Toute l’oeuvre rédemptrice du Christ, en effet, est reproduite sur le pain au cours des rites de la sainte Liturgie comme sur une tablette : en symbole, nous le voyons petit enfant, puis conduit à la mort, puis crucifié, puis transpercé au côté ; ensuite, nous assistons à la transformation du pain lui-même en ce corps très saint qui a réellement enduré ces souffrances, qui est ressuscité, qui est monté au ciel et qui est assis à la droite du Père. Il fallait que le terme suprême de tous ces mystères fut aussi signifié après tout le reste, afin que fût complète la célébration du mystère, l’effet définitif venant ainsi s’ajouter à l’ensemble de l’action et de l’oeuvre rédemptrice.

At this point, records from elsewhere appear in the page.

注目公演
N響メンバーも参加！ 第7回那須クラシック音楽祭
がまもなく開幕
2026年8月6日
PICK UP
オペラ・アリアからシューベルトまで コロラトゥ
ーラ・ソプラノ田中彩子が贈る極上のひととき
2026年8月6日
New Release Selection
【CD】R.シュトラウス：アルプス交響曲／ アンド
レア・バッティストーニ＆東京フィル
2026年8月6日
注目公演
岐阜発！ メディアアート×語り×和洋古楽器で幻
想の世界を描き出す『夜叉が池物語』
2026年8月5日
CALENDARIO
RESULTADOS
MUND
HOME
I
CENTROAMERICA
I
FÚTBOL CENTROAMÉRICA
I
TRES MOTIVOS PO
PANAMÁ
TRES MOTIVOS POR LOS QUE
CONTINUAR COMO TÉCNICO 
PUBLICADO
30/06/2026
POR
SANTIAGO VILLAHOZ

Aussi bien, quel est le résultat et l’effet des souffrances du Christ, de ses actes et de ses discours ? Si on les considère par rapport à nous, ce n’est rien d’autre que la descente du Saint-Esprit sur l’Eglise. Il fallait donc que cette descente du Sant-Esprit fût, elle aussi, signifiée après les autres mystères. Elle l’est précisément par l’acte de verser l’eau chaude dans les saintes espèces.
Cette eau, qui à la fois est de l’eau et participe à la nature du feu, signifie l’Esprit-Saint, qui est aussi parfois appelé eau et qui apparut comme du feu lorsqu’il tomba sur les disciples du Christ.
Le moment présent de la saint Liturgie signifie ce moment de la Pentecôte : alors, le Saint-Esprit descendit après que tous les mystères du Christ eurent été accomplis ; maintenant, les dons sacrés ayant atteint leur suprême perfection, on y ajoute cette eau.
De plus, les saints Mystères signifient encore l’Eglise parce qu’elle est « le corps du Christ » et que les fidèles sont « les membres du Christ, chacun pour sa part ». A la Pentecôte, elle a reçu l’Esprit-Saint Après que le Christ fut monté au ciel ; maintenant, elle reçoit le don du Saint-Esprit après que les oblats ont été acceptés à l’autel céleste ; Dieu, qui a agréé ces dons, nous envoie en retour l’Esprit-Saint, comme il a été dit : car le Médiateur est le même, aujourd’hui comme alors, et c’est aussi le même Saint-Esprit.
– Saint Nicolas Cabasilas, Explication de la Divine Liturgie, chapitre XXXVII, SC 4 bis, p227.